Astronomers caught a glimpse of a future star just as it is being born out of the surrounding gas and dust, in a star-forming region similar to the one pictured above. Photo: NASA, ESA.
WASHINGTON (BNS): Astronomers have glimpsed what could be the youngest known star at the very moment it is being born.
Astronomers from Yale University, the Harvard-Smithsonian Center for Astrophysics and the Max Planck Institute for Astronomy in Germany -- found the object using the Submillimeter Array in Hawaii and the Spitzer Space Telescope.
The object is in the earliest stages of star formation and has just begun pulling in matter from a surrounding envelope of gas and dust.
The object is known as L1448-IRS2E, and is located in the Perseus star-forming region, about 800 light years away within our Milky Way galaxy, according to a news report by the Yale University.

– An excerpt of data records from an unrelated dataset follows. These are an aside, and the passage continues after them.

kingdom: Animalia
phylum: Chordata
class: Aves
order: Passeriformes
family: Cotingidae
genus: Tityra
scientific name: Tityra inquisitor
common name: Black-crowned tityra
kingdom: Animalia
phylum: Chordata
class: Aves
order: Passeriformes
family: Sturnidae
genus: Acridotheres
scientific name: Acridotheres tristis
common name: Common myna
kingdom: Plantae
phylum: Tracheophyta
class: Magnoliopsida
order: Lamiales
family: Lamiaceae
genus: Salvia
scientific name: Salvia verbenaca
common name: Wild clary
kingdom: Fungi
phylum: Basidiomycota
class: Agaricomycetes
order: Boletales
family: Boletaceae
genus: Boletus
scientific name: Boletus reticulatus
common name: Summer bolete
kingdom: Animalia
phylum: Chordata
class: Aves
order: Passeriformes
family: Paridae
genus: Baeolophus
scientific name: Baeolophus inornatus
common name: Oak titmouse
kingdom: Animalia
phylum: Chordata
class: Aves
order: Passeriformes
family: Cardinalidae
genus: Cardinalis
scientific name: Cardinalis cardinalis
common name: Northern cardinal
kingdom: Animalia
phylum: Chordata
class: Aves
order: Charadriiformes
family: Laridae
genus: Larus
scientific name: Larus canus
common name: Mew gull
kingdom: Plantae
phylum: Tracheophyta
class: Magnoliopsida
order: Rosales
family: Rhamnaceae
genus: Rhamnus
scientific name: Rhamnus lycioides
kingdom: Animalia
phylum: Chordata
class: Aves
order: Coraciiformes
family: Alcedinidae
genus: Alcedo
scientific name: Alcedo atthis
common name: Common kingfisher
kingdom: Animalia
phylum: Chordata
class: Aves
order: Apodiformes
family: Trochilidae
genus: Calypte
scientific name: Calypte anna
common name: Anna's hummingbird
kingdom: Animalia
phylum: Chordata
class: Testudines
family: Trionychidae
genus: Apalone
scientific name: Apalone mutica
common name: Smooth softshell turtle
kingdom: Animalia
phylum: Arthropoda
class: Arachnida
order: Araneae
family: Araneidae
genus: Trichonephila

"It's very difficult to detect objects in this phase of star formation, because they are very short-lived and they emit very little light," Xuepeng Chen, a postdoctoral associate at Yale and lead author of the study paper, was quoted as saying in the report.
Astronomers has also discovered that the object is ejecting streams of high-velocity gas from its center, confirming that some sort of preliminary mass has already formed and the object has developed beyond the prestellar phase. This kind of outflow is seen in protostars (as a result of the magnetic field surrounding the forming star), but has not been seen at such an early stage until now.
The team hopes to use the new Herchel space telescope, launched last May, to look for more of these objects caught between the earliest stages of star formation so they can better understand how stars grow and evolve.